Web-based systems may also require the user to sign in, especially if the user is expected to use the site’s proprietary cloud storage to store their work. This alone leads to loss of work (through heavy-handed session timeouts) and frustration that is nonexistent in standard desktop applications.

The cloud introduces another painful issue: significant erosion of control. When an application lives inside someone else’s environment, you lose various freedoms. The freedom to tinker with the code and recompile is lost. The ability to install real plugins is lost. The ability to continue using an older version of a product for compatibility is lost.

“Rich” operating system features are lost also. System-level composite modularity is no longer available, for example system-level image decoder modules or alternative file browsers. Integration of document views into the window system is lost. A user who prefers a tiling window manager for example will come unstuck if a web-based application requires all of the users’ work to be represented by a set of virtual tabs inside one single browser tab. Presentation control of material should be delegated to the window manager, and websites do not allow for this.
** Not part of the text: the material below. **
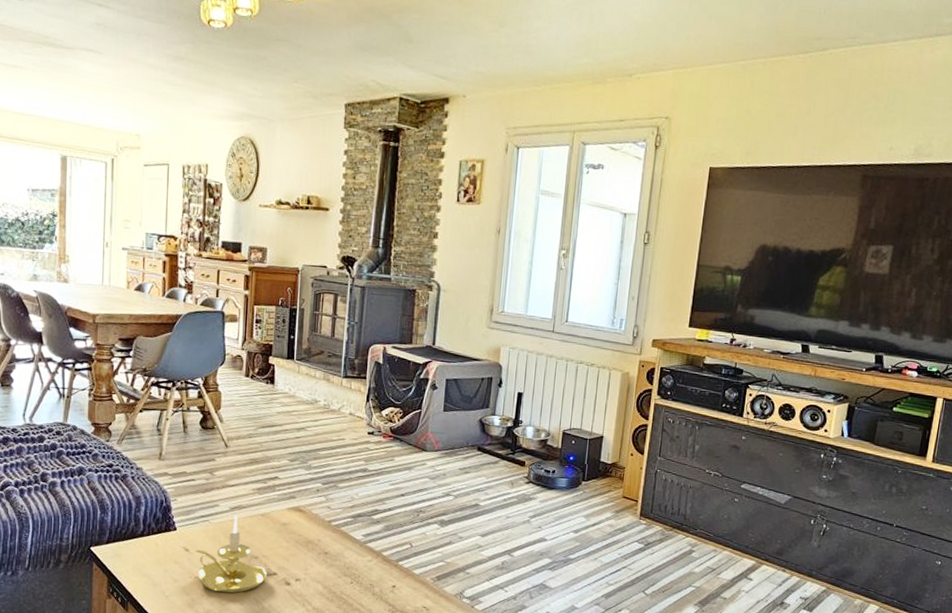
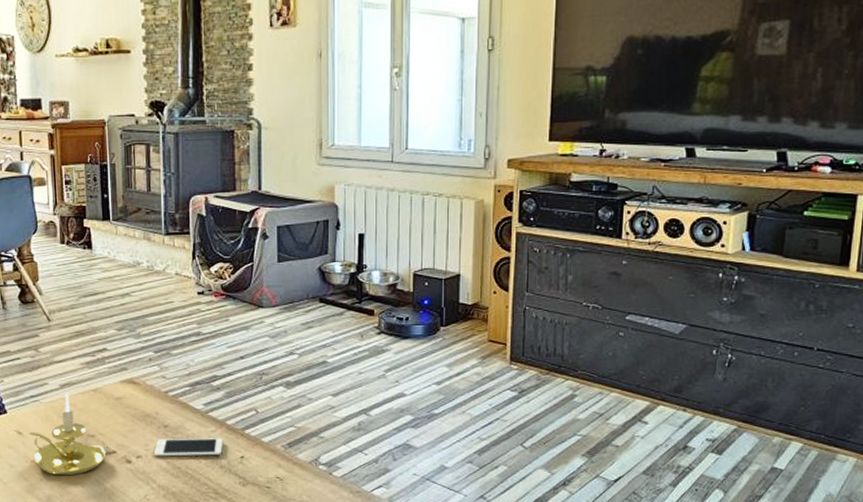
cell phone: none [312,564,378,583] -> present [154,438,223,457]

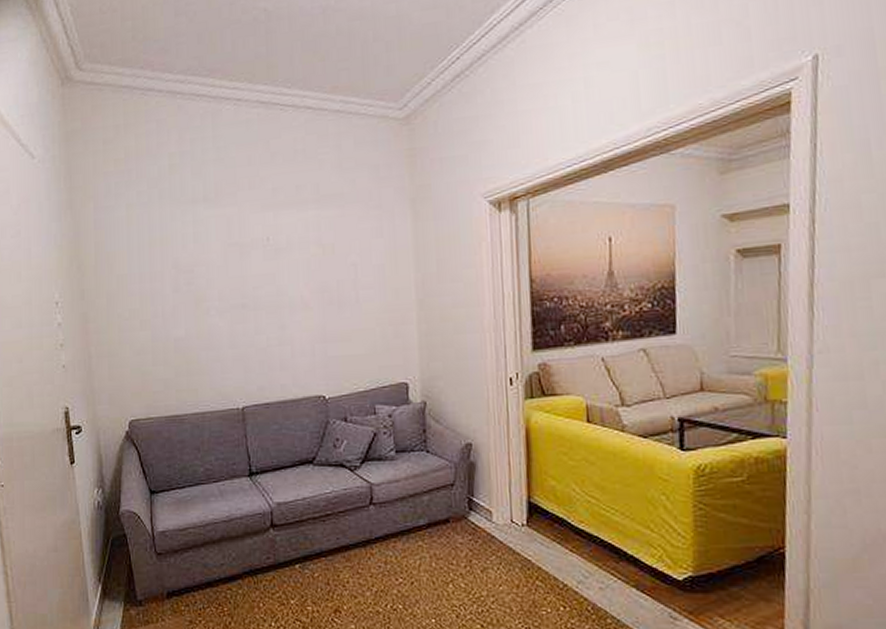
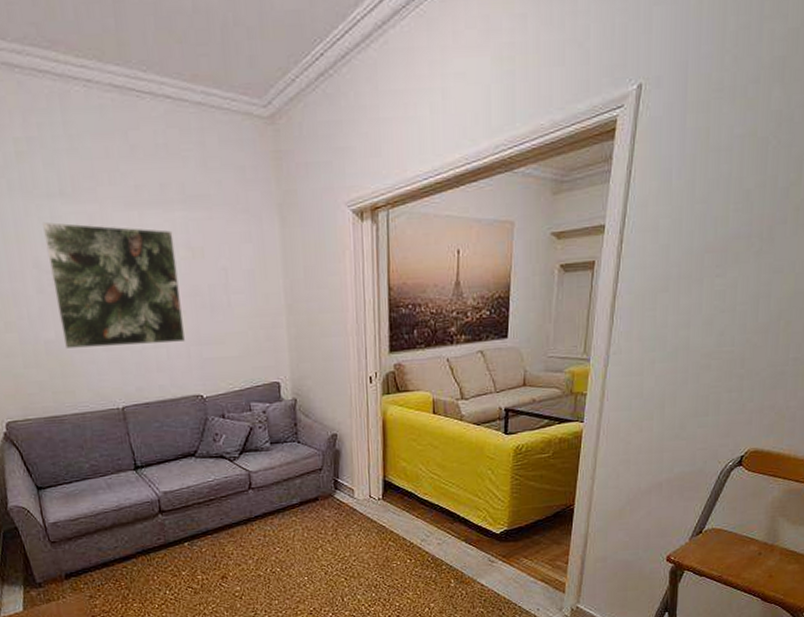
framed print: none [185,225,310,346] -> present [43,221,185,348]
The World Wide Web is making some effort to be a real system, with drag-and-drop file uploads, camera and microphone access and other improvements. Even so, it can never replace a proper desktop environment with real application software that is free to work together in harmony.

XUL-based sites

For a while, Fasthosts webmail was offered in both HTML and XUL versions. The XUL version used an XML-based interface that was rendered by a XUL-based browser such as Mozilla Firefox. While not truly native, the fact that the browser’s XUL environment was already designed to be as close to native as is possible using entirely simulated widgets meant that Fasthosts could offer a web-based mail service with a fairly native UI. This system seems to have disappeared into oblivion; Google’s campaign to force the world to adopt Chrome as a browser (by ramming it down everyone’s throats) will have marginalised alternative browsers to such an extent that maintaining a XUL UI would have become more trouble than it was worth.

This is not to say that it was ever a good idea to begin with, as anything web-based is still too greatly isolated from the user’s desktop environment and all the other applications that form their workflow.